God assumes the role of father not only for Moses but for the entire people. When the people "were groaning under their bondage and cried out" (2:24), they had no one to whom to address their cries. God, however, hears them, and remembering His covenant with their ancestors, and seeing that they have no earthly father to redeem them, renews the covenant and becomes both father and liberator. "Then you shall say to Pharaoh," God instructs Moses, "Thus says the Lord: ‘Israel is my first-born son'" (4:22). It is not only as deity but also as Israel's father that God demands Israel's freedom from bondage.
We know, of course, how God manifests himself as redeemer through the exodus from Egypt and as renewer of the covenant at Sinai. How is God's fatherly role expressed in his relationship with Moses and Israel? I wish to suggest that at least part of the answer lies in the name God announces to Moses during the epiphany at the burning bush. When Moses asks for the name by which he should identify God to the Israelites, God replies, "Ehyeh-asher-ehyeh" (3:14). Several interpretations have been offered for this name. I am particularly struck by the interpretation offered by Martin Buber, an interpretation very much of a piece with his dialogical theology. He translates the name as, "I will be present at the time that I will present," which Buber interprets not as limiting God's presence to particular moments but rather as assuring God's ongoing presence in the future. What God offers Moses and the people is his face, his presence. As painful as the suffering of the Israelites has been, that pain has been increased sevenfold by their sense that their suffering has gone unnoticed. God now turns to them and says, "Yes, I have seen and I have heard, and I am here with you." Like a loving parent, God assures Israel that she is always in His thoughts and that He is always available for counsel and comfort.
The God of Exodus has the power to prevail over despots and over nature itself. We human beings are not so empowered. What are we to do when we encounter those who are oppressed and tortured and who cry out for help? Help them we must if we can, but our powers are less than divine; sometimes the salvation we seek to offer comes only after much time and effort, and sometimes it never arrives. What we can always offer is our presence, our assurance to those who suffer that we witness and experience their suffering and that we will never leave them to suffer alone. We can never turn away from suffering simply because we despair that we do not know how to alleviate it. The first step in diminishing the pain of others is to share it through our presence.

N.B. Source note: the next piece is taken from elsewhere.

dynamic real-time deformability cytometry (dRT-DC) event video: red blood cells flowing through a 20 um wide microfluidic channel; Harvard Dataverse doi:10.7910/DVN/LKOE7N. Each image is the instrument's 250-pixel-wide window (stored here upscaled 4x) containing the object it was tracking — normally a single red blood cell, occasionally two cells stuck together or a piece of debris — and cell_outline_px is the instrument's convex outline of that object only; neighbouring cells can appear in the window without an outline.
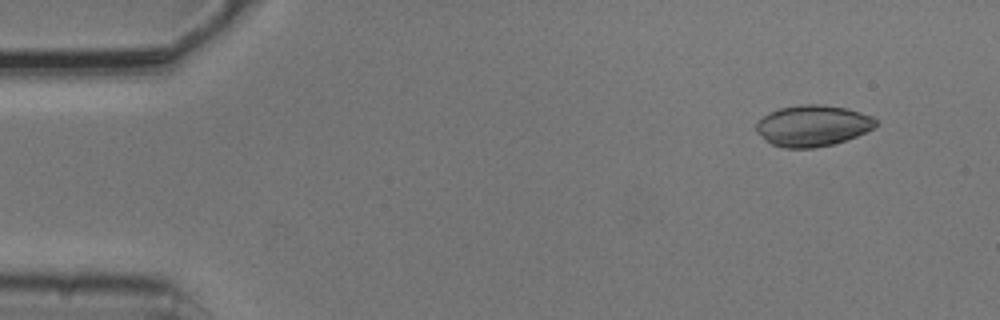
{"species": "common noctule bat (a hibernating species)", "species_latin": "Nyctalus noctula", "temperature_condition": "cold", "stored_images_in_passage": 5, "camera_frame_rate_fps": 3000, "um_per_image_px": 0.085, "animal": {"sex": "male", "body_mass_g": 20.5, "forearm_length_mm": 52.5}, "frame": {"image": 1, "passage_image": 2, "time_ms": 0.333, "image_size_px": [1000, 320], "cell_outline_px": [[876, 124], [872, 128], [856, 136], [832, 144], [812, 148], [784, 148], [772, 144], [764, 140], [756, 132], [756, 124], [768, 112], [780, 108], [800, 104], [820, 104], [844, 108], [860, 112], [872, 116], [876, 120]], "centroid_in_image_um": [69.03, 10.68], "position_along_channel_um": 16.0, "area_um2": 28.44}}
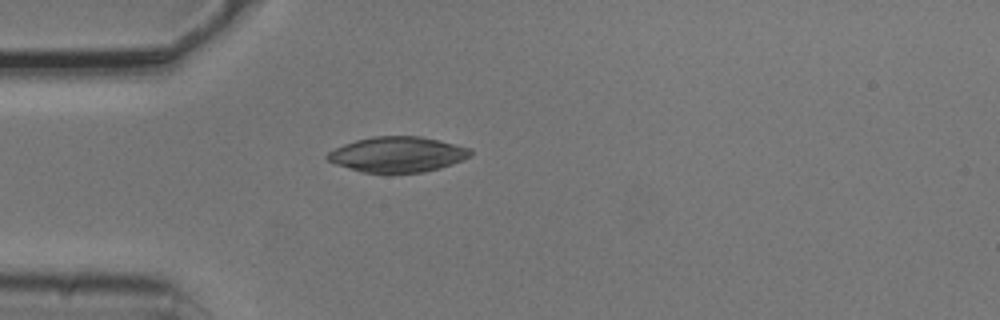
{"frame": {"image": 2, "passage_image": 5, "time_ms": 1.333, "image_size_px": [1000, 320], "cell_outline_px": [[472, 156], [452, 164], [440, 168], [424, 172], [360, 172], [336, 164], [328, 160], [324, 156], [328, 152], [344, 144], [356, 140], [372, 136], [420, 136], [472, 148]], "centroid_in_image_um": [33.8, 13.12], "position_along_channel_um": 51.2, "area_um2": 29.42}}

I am, in part, led to these thoughts by the present events in Gaza. There is a striking, though not surprising, contrast between the world's intense anguish and anger over the suffering of Palestinians as a result of Israel's incursions and its profound silence during the eight years of Hamas rocket attacks against the inhabitants of Sderot and other towns and cities in southern Israel; attacks that caused its victims to live in constant fear of death and destruction. What is galling about the contrast is not simply the skewed sense of justice and morality-not to mention the anti-Israeli and anti-Semitic sentiment-that underlies the asymmetry of these responses; rather, it is the sense that, for many in the world, Israeli suffering is invisible. The discussion of the events in Gaza is sometimes conducted as if nothing had occurred previously that could be seen as a basis for Israel's action. Indeed, one Hamas official interviewed by Robert Siegel on National Public Radio (NPR) claimed first that no rockets had ever been fired against Israel and then that if they had been launched it was the work of collaborators employed by Israel to besmirch the sterling reputation of Hamas.
I do not know how to make the rest of the world listen, but I find myself asking if I was really listening while my sisters and brothers were living under the gun for eight long years. There is no way that I could have stopped those rockets from falling, but there are countless ways that I could have told the residents of Sderot, "I see and hear your suffering and I am with you." I will never forget the example of the Israeli who arranged weekly shopping trips to Sderot. His actions helped revive to some small degree the moribund economy of the town, but just as important, his empathetic presence and the presence of others announced to those in Sderot that they were remembered.
Suffering is always with us, whether in Israel, Darfur, Tibet, Zimbabwe, or elsewhere in the world. We must decide whether we in turn care enough to be with those who suffer, through ameliorative action if at all possible, but also and at least through telling those who suffer that they are not alone. Our rabbis tell us that God has many messengers. God assures those who are suffering, "I am with him in distress" (Ps. 91:15). As God's agents of healing and repair, let us offer that gift, the gift of presence, whenever and wherever we can.